Creating an effective archive with labels

October 11, 2012 | 4 min Read

Paper is tree-based

Developer documentation, if available, is a great thing. It is even better if you can actually find the piece of information you are looking for. Most documentation I have seen is organized in one big hierarchical tree. It’s impossible to find anything until you have intimate knowledge of the tree itself. The problem is often that the information itself is not structured enough to naturally fit in a single hierarchical tree, but it is pressed into it because it appears to be the only way to structure things.

The idea that information is best structured in single-dimensional hierarchies comes from a world where it was expensive to store objects in more than one place. Everything that is paper-based or contains other physical entities belongs in this category. Unfortunately, this idea has been burned rather strongly into the post-modern human brain, and only slowly are people realizing that this is an artificial border that is no longer relevant in the information age. In my last blog entry 10 Principles on Electronic self-management I roughly outlined the archive. Here I want to elaborate and generalize this idea.

Labels deal with unstructured information

Many applications nowadays allow their documents to apply labels, sometimes called tags.

Labels have simple characteristics:

  • A page/document can have multiple labels
  • Multiple pages/documents can have the same labels
  • You can browse by labels, or sometimes search for them

For creating a label-based archive your application needs another feature:

  • Browse combined tags, i.e. find all documents that have both tags rap and osgi

This feature is available in applications like Evernote, Google mail and Confluence. Some systems that provide tag clouds are missing this feature, though.

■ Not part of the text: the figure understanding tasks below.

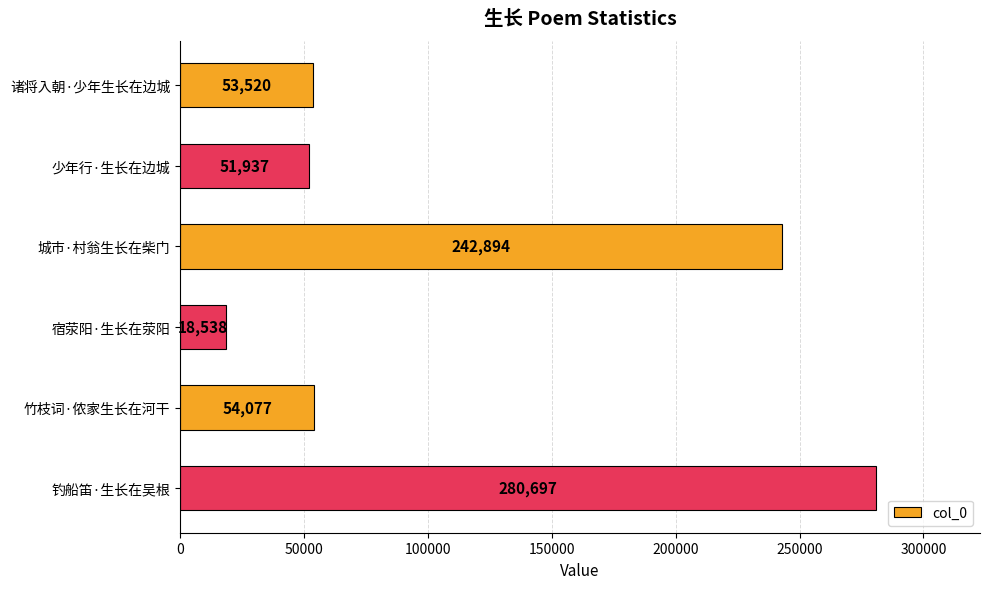

What is the label of the 1st bar from the top?

诸将入朝·少年生长在边城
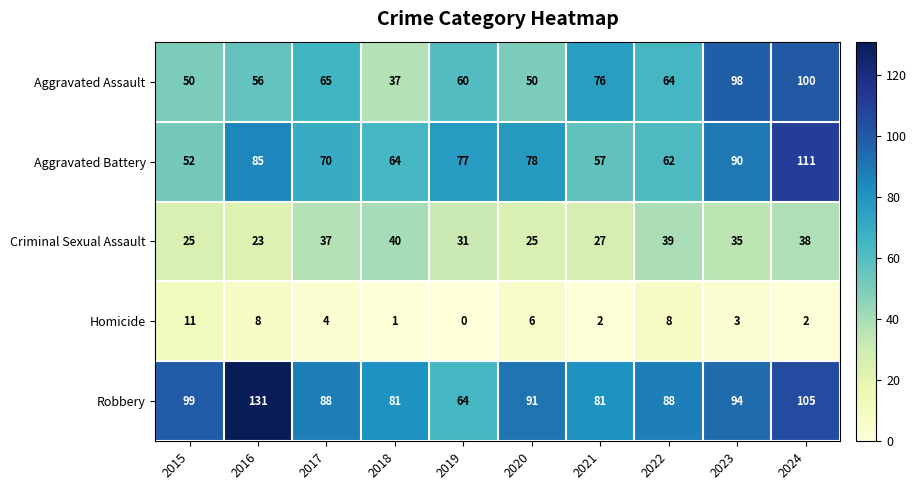

Which series has the largest total across all categories?

Robbery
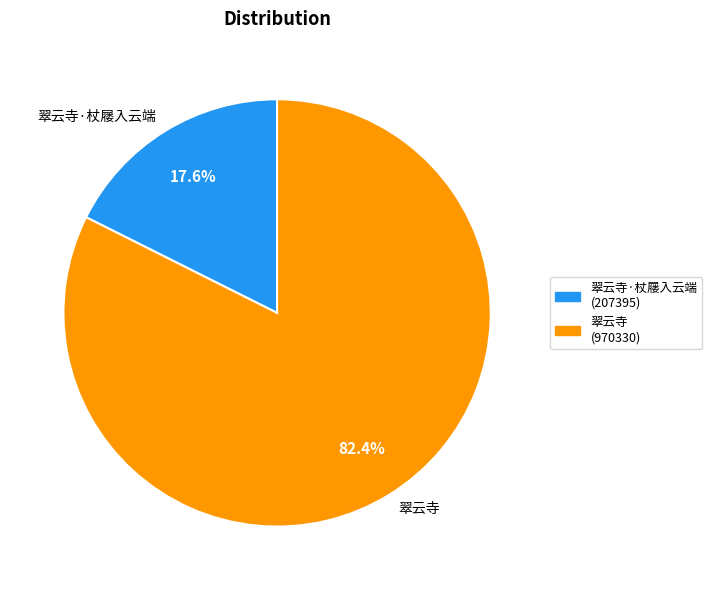

What is the smallest slice in the pie chart?

翠云寺·杖屦入云端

Creating an effective archive with labels

A label-based archive works fine with mostly unstructured information like documentation snippets or notes, but for a better understanding we’ll start with something very structured. Consider a classical paper-based address book. All entries are organized alphabetically, but more importantly, they are organized by single letters.

  • B - Steve Ballmer
  • C - Tim Cook

Now let’s move this address book to the electronic world, and forget address book applications for the moment. Both “Steve Ballmer” and “Tim Cook” are documents now, and we can label them. “Steve Ballmer” gets a B, but because it’s convenient he also gets an S. “Tim Cook” gets C and T.

  • Steve Ballmer - B, S
  • Tim Cook - T, C

When your address book grows, and you have 50 or more entries under B, it will still be easy to find Steve Ballmer, because the combination of S and B will remain rare. Not unique, but rare enough.

This approach alone is rather powerful, so it’s tempting to move other things to this document database. Let’s organize bookmarks, too. But wait a moment. Before you start labeling “Steve Ballmers Blog” with S and B, it’s time to categorize address book entries by adding the label addressbook.

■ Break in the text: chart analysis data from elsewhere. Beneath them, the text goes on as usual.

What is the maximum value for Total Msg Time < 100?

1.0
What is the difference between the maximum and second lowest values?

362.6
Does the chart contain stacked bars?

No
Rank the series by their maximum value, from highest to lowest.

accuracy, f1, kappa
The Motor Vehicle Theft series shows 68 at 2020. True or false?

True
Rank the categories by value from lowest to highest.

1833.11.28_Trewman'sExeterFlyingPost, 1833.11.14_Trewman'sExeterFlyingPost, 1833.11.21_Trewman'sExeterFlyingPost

  • Steve Ballmer - B, **S,addressbook**
  • Tim Cook - T, **C,addressbook**

Now you can add your bookmarks.

  • Steve Ballmers Blog - B, Sbookmarks
  • Tim Cooks Blog - T, C, B, bookmarks

Applying labels to somewhat structured information

Look at the hierarchical tree on the left. Imagine that this tree names only the folders, and each folder contains one or more documents with the actual information. It is a small but quite typical tree in any wiki of any mid-sized development project.

Let’s see how we can add labels to the documents in that tree. It appears obvious that client, server and database get their own categories. A document “Installing the client on Linux” gets the labels client, I, L. Also, if supported systems include Ubuntu and Redhat, the labels U and R are added.

faq is also a strong candidate for its own category label. After careful examination the team might decide that the installation and uninstallation topics are addressed well enough by I and U. Also, the homeless document that hides under “Server Migration” might get the labels server and M.

Should the team feel that migration is almost worth its own category, but does not want to commit to it, it’s a good idea to label the documents in question with both migration and M.

I use this archiving method for 500+ documents and generally find what I want with at most 3 intersecting tags. I don’t see any scaling issues for the next few hundred documents. What comes after that?